March 28, 2024

What does the world’s ‘low-fertility’ future look like?

Decades of fretting about over-population and encouraging contraception and abortion have succeeded. But the dream of zero population growth has become a nightmare, a new study published in The Lancet suggests. Instead of stabilizing, population numbers keep falling.

Although by 2100 more than 97% of countries and territories will have sub-replacement fertility rates, comparatively high rates in low-income countries, predominantly in western and eastern sub-Saharan Africa, will continue to drive population increases in these locations throughout the century. This “demographically divided world” will have enormous consequences for economies and societies. 

The Lancet has published estimates from the Global Burden of Disease, Injuries, and Risk Factors Study (GBD) 2021 – a global research effort led by the Institute for Health Metrics and Evaluation (IHME) at the University of Washington’s School of Medicine.

Countries need to have a total fertility rate (TFR) of 2.1 children per woman to maintain their population. The researchers estimate that by 2050, 155 of 204 (76%) countries and territories will be below replacement. The number of countries and territories below replacement will increase to 198 of 204 (97%) by 2100. Only immigration – which is always a highly contentious issue — will keep them from shrinking.  

These new fertility forecasts underscore the enormous challenges to economic growth in many middle- and high-income countries with a dwindling workforce and the growing burden on health and social security systems of an ageing population. 

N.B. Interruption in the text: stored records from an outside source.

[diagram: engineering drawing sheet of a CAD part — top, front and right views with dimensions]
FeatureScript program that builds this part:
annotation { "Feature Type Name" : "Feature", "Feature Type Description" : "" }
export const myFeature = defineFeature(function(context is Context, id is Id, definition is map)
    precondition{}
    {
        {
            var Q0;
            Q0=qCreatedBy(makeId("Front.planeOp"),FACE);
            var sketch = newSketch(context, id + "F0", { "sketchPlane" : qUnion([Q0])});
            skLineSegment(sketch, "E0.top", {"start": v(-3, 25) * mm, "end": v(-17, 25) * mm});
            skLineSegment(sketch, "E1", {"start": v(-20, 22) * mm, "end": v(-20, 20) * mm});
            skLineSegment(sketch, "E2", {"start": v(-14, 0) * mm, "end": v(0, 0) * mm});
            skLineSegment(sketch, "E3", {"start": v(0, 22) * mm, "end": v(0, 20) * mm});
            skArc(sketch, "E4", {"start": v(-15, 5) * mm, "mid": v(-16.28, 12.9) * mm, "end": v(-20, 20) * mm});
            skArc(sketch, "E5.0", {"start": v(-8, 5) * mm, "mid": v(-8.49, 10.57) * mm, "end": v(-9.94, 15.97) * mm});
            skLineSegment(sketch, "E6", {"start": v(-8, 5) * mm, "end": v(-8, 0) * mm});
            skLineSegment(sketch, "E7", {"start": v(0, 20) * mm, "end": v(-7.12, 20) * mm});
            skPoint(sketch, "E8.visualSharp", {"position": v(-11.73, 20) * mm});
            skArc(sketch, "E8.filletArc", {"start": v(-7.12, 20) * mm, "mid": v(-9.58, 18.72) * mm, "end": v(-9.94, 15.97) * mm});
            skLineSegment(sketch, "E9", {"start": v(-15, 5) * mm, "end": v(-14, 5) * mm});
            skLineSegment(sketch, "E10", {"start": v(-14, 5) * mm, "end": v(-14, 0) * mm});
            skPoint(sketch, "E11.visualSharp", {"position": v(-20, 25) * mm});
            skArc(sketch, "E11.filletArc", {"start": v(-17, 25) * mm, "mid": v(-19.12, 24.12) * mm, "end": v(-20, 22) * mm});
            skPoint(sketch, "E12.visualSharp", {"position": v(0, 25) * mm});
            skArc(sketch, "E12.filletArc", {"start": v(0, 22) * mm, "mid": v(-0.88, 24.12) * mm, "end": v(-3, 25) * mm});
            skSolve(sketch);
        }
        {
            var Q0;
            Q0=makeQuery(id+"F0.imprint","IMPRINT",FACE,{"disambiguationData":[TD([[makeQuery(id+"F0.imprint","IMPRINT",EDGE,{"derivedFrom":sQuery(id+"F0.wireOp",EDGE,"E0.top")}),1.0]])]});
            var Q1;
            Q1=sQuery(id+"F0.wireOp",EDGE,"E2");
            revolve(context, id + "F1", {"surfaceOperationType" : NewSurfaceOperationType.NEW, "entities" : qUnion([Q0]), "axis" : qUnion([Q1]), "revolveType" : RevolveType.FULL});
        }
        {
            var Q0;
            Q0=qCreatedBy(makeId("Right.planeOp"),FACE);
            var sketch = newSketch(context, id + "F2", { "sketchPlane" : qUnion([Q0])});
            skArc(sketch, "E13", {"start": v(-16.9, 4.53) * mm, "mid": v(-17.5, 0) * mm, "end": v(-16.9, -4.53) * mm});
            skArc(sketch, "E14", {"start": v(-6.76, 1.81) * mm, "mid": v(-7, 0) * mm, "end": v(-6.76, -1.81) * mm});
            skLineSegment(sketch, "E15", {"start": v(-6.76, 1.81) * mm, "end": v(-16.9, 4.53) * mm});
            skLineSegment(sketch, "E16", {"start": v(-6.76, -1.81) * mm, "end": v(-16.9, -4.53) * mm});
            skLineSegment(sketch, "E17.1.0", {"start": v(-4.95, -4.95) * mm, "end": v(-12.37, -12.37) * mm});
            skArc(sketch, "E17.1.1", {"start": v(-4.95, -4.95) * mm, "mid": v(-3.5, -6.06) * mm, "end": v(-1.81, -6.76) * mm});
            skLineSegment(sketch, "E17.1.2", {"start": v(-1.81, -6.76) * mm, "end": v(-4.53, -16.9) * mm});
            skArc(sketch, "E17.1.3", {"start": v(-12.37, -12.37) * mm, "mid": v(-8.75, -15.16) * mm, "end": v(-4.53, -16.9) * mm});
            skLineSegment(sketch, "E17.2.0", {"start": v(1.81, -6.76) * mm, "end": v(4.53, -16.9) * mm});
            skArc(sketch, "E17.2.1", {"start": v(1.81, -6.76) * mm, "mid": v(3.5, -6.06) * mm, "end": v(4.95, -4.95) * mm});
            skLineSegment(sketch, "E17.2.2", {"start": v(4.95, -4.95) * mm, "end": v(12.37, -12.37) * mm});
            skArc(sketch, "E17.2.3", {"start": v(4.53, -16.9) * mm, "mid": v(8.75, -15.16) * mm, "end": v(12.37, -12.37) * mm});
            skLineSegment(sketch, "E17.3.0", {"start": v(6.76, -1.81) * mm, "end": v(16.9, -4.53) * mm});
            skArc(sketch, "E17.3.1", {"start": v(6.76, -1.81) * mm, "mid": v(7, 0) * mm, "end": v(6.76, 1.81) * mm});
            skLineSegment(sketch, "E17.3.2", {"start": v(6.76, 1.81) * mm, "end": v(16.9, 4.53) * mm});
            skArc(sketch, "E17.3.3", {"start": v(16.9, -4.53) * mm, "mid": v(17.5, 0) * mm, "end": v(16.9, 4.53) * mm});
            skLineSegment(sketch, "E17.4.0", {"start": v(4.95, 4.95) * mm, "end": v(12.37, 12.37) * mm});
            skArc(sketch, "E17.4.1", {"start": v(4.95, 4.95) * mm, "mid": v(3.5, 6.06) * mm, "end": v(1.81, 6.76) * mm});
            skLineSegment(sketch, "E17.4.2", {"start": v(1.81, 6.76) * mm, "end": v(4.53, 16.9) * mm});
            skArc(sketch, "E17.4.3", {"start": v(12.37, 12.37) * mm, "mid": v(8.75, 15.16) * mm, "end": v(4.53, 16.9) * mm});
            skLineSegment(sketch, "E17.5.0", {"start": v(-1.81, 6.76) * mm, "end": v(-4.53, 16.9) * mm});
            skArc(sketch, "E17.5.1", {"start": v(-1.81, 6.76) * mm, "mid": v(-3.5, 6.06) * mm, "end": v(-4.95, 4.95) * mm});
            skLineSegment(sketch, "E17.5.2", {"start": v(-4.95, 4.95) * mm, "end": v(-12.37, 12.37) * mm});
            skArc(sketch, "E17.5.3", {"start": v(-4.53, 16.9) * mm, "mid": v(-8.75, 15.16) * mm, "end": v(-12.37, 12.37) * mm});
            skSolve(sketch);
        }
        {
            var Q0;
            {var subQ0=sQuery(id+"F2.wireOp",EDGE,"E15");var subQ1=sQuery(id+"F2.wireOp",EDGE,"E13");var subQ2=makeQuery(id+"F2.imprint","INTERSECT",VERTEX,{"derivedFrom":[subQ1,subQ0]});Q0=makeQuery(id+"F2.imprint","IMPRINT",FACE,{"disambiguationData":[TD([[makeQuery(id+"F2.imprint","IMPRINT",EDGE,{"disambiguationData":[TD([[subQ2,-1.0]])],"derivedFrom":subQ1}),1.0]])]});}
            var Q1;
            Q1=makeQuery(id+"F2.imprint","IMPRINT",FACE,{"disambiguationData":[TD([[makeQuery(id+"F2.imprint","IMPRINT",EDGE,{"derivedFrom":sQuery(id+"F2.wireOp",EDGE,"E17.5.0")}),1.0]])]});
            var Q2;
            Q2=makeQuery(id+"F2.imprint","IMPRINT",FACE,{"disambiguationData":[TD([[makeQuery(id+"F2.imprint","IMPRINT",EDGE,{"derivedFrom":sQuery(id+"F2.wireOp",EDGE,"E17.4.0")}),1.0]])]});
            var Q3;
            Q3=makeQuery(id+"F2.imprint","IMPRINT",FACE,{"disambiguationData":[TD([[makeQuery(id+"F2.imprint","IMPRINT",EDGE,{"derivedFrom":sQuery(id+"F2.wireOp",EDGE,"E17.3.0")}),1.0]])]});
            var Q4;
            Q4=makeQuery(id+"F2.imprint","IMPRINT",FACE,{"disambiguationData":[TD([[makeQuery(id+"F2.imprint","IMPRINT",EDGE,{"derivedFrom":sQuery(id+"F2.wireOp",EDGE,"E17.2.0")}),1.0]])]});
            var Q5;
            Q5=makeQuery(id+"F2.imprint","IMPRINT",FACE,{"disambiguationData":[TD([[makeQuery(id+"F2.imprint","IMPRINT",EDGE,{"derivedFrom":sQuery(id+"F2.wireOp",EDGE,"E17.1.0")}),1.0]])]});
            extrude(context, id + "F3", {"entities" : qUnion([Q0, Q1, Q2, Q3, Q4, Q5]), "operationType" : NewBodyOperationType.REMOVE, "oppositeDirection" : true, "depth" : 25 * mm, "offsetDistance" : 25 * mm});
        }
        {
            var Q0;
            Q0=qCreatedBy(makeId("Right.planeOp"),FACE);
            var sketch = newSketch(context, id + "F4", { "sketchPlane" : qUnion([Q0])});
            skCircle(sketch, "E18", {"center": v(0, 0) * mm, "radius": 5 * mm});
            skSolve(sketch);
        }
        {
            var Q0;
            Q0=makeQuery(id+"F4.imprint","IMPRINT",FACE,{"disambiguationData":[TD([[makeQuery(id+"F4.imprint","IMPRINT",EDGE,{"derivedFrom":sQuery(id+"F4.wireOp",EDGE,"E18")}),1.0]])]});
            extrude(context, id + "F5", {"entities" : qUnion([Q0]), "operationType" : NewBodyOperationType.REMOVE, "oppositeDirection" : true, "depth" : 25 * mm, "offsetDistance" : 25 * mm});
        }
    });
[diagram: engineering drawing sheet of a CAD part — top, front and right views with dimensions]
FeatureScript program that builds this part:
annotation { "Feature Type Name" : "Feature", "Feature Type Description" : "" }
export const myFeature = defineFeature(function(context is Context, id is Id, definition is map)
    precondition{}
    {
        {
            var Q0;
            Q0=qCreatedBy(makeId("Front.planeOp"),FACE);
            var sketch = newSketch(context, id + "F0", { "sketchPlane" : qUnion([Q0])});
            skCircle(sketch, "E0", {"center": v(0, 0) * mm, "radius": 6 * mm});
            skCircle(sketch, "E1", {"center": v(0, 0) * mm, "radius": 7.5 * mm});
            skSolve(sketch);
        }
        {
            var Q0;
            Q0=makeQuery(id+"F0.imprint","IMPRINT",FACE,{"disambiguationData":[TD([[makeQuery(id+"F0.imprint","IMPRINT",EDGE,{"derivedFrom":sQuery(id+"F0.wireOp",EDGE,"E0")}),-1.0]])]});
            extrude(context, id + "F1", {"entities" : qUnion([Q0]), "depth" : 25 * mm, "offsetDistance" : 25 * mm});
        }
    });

In 2021, 29% of the world’s babies were born in sub-Saharan Africa; by 2100, this is projected to rise to over half (54%) of all babies. 

“We are facing staggering social change through the 21st century,” said the lead author Professor Stein Emil Vollset, from IHME. “The world will be simultaneously tackling a ‘baby boom’ in some countries and a ‘baby bust’ in others. As most of the world contends with the serious challenges to the economic growth of a shrinking workforce and how to care for and pay for ageing populations, many of the most resource-limited countries in sub-Saharan Africa will be grappling with how to support the youngest, fastest-growing population on the planet in some of the most politically and economically unstable, heat-stressed, and health system-strained places on earth.” 

“The implications are immense,” said co-lead author Dr Natalia V. Bhattacharjee. “These future trends in fertility rates and live births will completely reconfigure the global economy and the international balance of power and will necessitate reorganizing societies. Global recognition of the challenges around migration and global aid networks are going to be all the more critical when there is fierce competition for migrants to sustain economic growth and as sub-Saharan Africa’s baby boom continues apace.”  

Only six countries above replacement level in 2100 

The global TFR has more than halved over the past 70 years, from around five children for each female in 1950 to 2.2 children in 2021—with over half of all countries and territories below the population replacement level of 2.1 births per female as of 2021. This trend is particularly worrying for places such as South Korea and Serbia where the rate is less than 1.1 child for each female. 

But for many countries in sub-Saharan Africa, fertility rates remain high—the TFR of the region is nearly twice the global average, at four children per female in 2021. In Chad, the TFR of seven births is the highest in the world.

Over the coming decades, global fertility is predicted to decline even further, reaching a TFR of around 1.8 in 2050, and 1.6 in 2100—well below the replacement level. By 2100, only six of 204 countries and territories (Samoa, Somalia, Tonga, Niger, Chad, and Tajikistan) are expected to have fertility rates exceeding 2.1 births per female. In 13 countries, including Bhutan, Bangladesh, Nepal, and Saudi Arabia, rates are even predicted to fall below one child per female. 

The TFR in Western Europe is predicted to be 1.44 in 2050, dropping to 1.37 in 2100, with Israel, Iceland, Denmark, France, and Germany expected to have the highest fertility rates at between 2.09 and 1.40 at the end of the century. Rates are projected to be much lower across the rest of Europe and parts of Asia.   

Most of the world is transitioning into natural population decline (when the number of deaths exceeds the number of live births); just 26 countries are still projected to be growing in population in 2100, including Angola, Zambia, and Uganda. 

Pro-natal policies 

The study also examined the impact of pro-natal policies designed to provide financial support and care for children and families. The experience of countries that have implemented such policies suggests that these will only prevent countries from dropping to extremely low fertility levels (with just 30 countries and territories below a TFR of 1.3 in 2100 if pro-natal policies are implemented compared to 94 under the most likely scenario). 

“There’s no silver bullet,” said Bhattacharjee. “Social policies to improve birth rates such as enhanced parental leave, free childcare, financial incentives, and extra employment rights, may provide a small boost to fertility rates, but most countries will remain below replacement levels. And once nearly every country’s population is shrinking, reliance on open immigration will become necessary to sustain economic growth. Sub-Saharan African countries have a vital resource that ageing societies are losing—a youthful population.” 

 “There is very real concern that, in the face of declining populations and no clear solutions, some countries might justify more draconian measures that limit reproductive rights,” she warned.